START Document segment

As a public-school teacher, I must constantly find ways to laugh because there are an infinite number of reasons not to. Like working for hours on end to develop a fun and exciting way to learn adjectives, only to have the students look at you as if you're speaking Greek. Like calling a parent all year, leaving messages attempting to schedule conferences about their child's refusal to do homework, and then having that parent finally call you back in June demanding to know why their little angel is not going on to eighth grade. Like having your daughter graduate from college and take a position with a bank where she is making more in her first year of work than you are after 20.

Am I bitter? Goodness, no! Now, what was I talking about?

Oh yes, finding things to laugh about. Well, if you know where to look, those things are plentiful. One good example is the excuse notes written by some parents for their children. These can cover absences, work not done, inability to do physical activity--all kinds of things. They are generally written by parents who are about to walk out the door to get to work when their child suddenly screams that he/she needs a note or all hell will break loose at school. So we teachers--most of us parents ourselves--have nothing but sympathy. We may laugh, but we also know that somewhere, a teacher is probably laughing at the note we wrote that morning for our own child.

Some true examples:

"Dear school, T. was absent for two days because she lost her great grandmother and all of her homework. We are a very sorry family."

"Dear Ms. Wentz, Please send James to the parking lot at 2 p.m. Someone will be waiting for him, but I don't know who. Thank you. His mother."

"My daughter, J., has permission to go to the theater with your class, as long as she doesn't see anything X-rated. If you go to any of those, I'd like to go first. Thank you very much. Mrs. P."

"Dear gym teacher, B. can't play today because the doctor says his bones are growing. I want to get a second opinion. Please excuse him."

And the best one?

"Dear P.E. Department, please excuse C. from gym class today. She is in bed with gramps."

END Document segment
START Stored data

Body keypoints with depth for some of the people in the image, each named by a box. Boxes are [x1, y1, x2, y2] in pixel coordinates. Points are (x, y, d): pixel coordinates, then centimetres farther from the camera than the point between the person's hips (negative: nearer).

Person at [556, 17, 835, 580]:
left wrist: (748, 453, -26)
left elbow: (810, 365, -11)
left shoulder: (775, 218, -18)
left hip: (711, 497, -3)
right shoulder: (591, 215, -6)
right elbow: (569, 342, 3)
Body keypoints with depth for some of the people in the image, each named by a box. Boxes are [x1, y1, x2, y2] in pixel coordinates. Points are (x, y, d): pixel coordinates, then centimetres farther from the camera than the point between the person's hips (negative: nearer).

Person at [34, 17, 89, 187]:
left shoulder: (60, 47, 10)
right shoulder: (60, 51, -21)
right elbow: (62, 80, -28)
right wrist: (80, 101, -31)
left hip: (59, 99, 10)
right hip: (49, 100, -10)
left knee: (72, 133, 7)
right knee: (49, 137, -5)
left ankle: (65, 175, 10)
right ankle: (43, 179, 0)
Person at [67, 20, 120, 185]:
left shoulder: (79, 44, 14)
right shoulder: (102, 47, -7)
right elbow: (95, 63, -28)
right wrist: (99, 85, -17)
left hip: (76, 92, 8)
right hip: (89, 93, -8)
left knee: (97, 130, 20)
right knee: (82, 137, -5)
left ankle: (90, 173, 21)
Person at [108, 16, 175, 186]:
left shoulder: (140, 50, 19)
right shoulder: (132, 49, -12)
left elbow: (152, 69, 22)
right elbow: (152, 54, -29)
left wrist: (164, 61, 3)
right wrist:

END Stored data
START Stored data

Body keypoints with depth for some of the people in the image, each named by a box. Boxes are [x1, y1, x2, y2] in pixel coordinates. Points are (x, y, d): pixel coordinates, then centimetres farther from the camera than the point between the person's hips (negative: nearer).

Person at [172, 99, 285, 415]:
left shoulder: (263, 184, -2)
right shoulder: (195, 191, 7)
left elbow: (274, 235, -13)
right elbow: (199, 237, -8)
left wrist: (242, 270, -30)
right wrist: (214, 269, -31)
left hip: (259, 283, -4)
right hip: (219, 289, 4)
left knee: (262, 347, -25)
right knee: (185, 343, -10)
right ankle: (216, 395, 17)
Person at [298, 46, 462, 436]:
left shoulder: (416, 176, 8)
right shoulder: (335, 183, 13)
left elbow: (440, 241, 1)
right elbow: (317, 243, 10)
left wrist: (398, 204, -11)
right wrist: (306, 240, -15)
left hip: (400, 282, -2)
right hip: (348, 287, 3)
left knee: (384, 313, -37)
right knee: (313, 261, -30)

END Stored data

## Exercise objective
From the piece on parents' excuse notes, please list every child who is identified only by an initial.

## Solved problem
T., J., B., C.